» EXERCISE TEXT
========================================================================

At the same time, the FBI agent who realized that the victim from the last film was not Jigsaw's apprentice (in the final moments, don't give him too much credit) escapes a trap that was meant to murder him. He realizes straight away who the real apprentice must be: Detective Hoffman. He just needs to find the evidence to prove his case.
The balance between the two stories is better than any of the other split narratives in the series. The focus is not on the entire police force, but on one rogue agent stalking another. The game creates an interesting dynamic of unlikable privilege facing actual challenges for once. The connection between the characters in the game is weak, but their interactions are actually strong in the game.
This is, sadly, the entry in the Saw series that does not hold up to repeat viewings. Everything hinges so hard on the twist in the big game that knowing the ending spoils future viewings. The hunt for the apprentice holds up, but the game becomes redundant when you know the why and how of it all.
I imagine that, like Halloween, the producers of Saw quickly wound up in a no-win situation. The original Halloween concept was not a series of films about Michael Meyers, but a series of horror films set on Halloween. Season of the Witch has such a terrible reputation because it pulled so far away from what the previous two Halloween films were. It is not a bad film; it is just contextually inappropriate.

========================================================================

» INPUT DATA
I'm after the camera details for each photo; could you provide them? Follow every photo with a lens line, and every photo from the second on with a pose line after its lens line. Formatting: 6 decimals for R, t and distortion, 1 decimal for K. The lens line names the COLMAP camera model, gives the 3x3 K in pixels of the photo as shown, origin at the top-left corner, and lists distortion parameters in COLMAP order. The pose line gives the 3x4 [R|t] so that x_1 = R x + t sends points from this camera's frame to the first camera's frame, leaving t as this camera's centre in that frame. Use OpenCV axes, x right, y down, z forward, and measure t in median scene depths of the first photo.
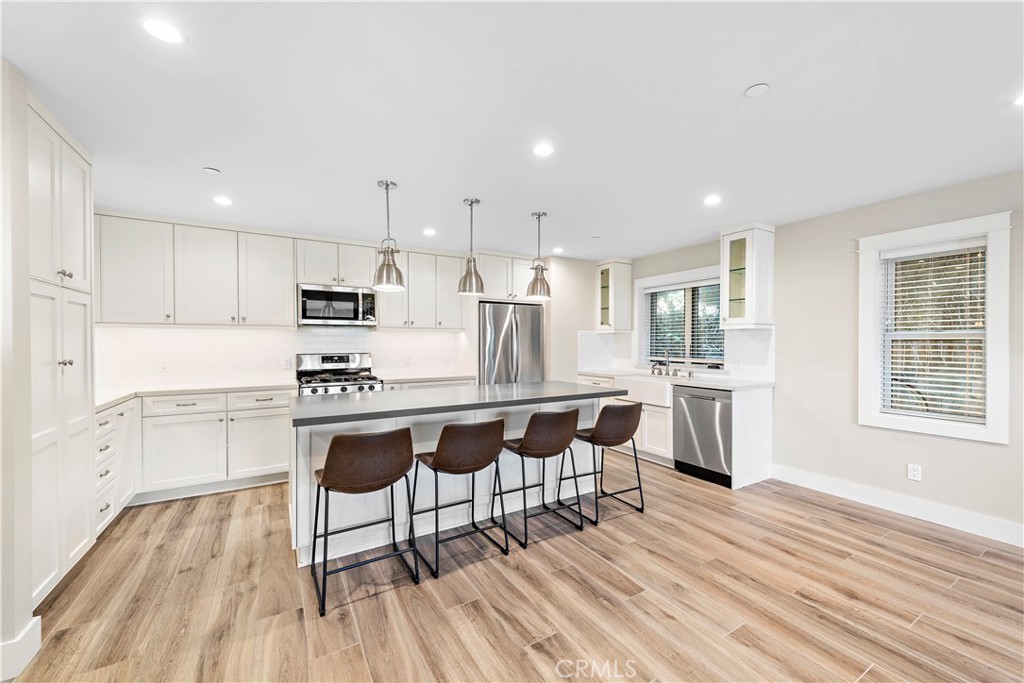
lens RADIAL K [[407.7, 0, 512.0], [0, 407.7, 341.5], [0, 0, 1]] dist [0.005112, -0.000387]
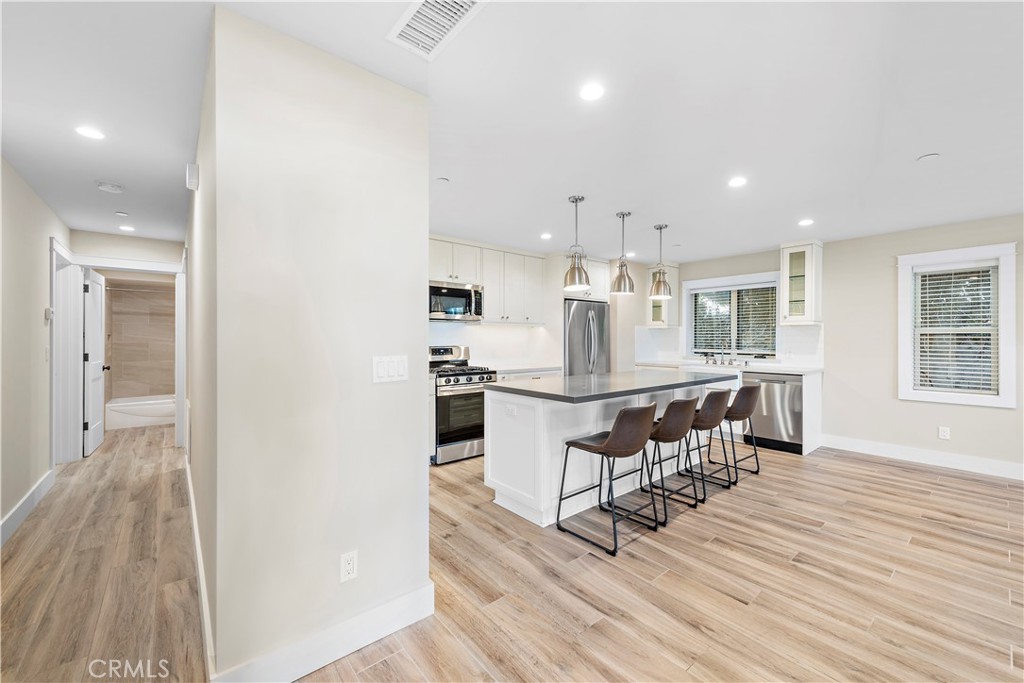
lens RADIAL K [[409.3, 0, 510.3], [0, 409.3, 334.8], [0, 0, 1]] dist [0.000952, -0.000441]
pose [[0.989046, 0.002180, 0.147592, -0.610435], [-0.001217, 0.999977, -0.006612, 0.009598], [-0.147603, 0.006360, 0.989026, -0.110070]]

========================================================================

» SET OF TASKS
1. Reproduce all of the camera records line for line, leaving out the pictures.
2. Pick up the review of the Saw films after its last sentence and keep writing it.

» WRITTEN RESPONSES
1.
I'm after the camera details for each photo; could you provide them? Follow every photo with a lens line, and every photo from the second on with a pose line after its lens line. Formatting: 6 decimals for R, t and distortion, 1 decimal for K. The lens line names the COLMAP camera model, gives the 3x3 K in pixels of the photo as shown, origin at the top-left corner, and lists distortion parameters in COLMAP order. The pose line gives the 3x4 [R|t] so that x_1 = R x + t sends points from this camera's frame to the first camera's frame, leaving t as this camera's centre in that frame. Use OpenCV axes, x right, y down, z forward, and measure t in median scene depths of the first photo.
lens RADIAL K [[407.7, 0, 512.0], [0, 407.7, 341.5], [0, 0, 1]] dist [0.005112, -0.000387]
lens RADIAL K [[409.3, 0, 510.3], [0, 409.3, 334.8], [0, 0, 1]] dist [0.000952, -0.000441]
pose [[0.989046, 0.002180, 0.147592, -0.610435], [-0.001217, 0.999977, -0.006612, 0.009598], [-0.147603, 0.006360, 0.989026, -0.110070]]

2.
With Saw V, the creative team tries to pull away from the ultraviolent reputation of the series. They try to turn Jigsaw into a justified voice of morality, tackling corruption in real estate and local government through his methods. It doesn't fit so neatly because every other entry in the series to this point centered so heavily on the presence of the Jigsaw mystery. There is no mystery when we know who the apprentice is. There is no mystery when we know for sure that Jigsaw/John is dead the entire film. The only mystery is an interesting little thriller concept with the five victims that might as well have been called Pro Bono instead of Saw V for the level of connection it has to the rest of the series.
The entire Saw series received a beautiful Blu-ray release. Otherwise, Saw V can be rented from all the major digital platforms.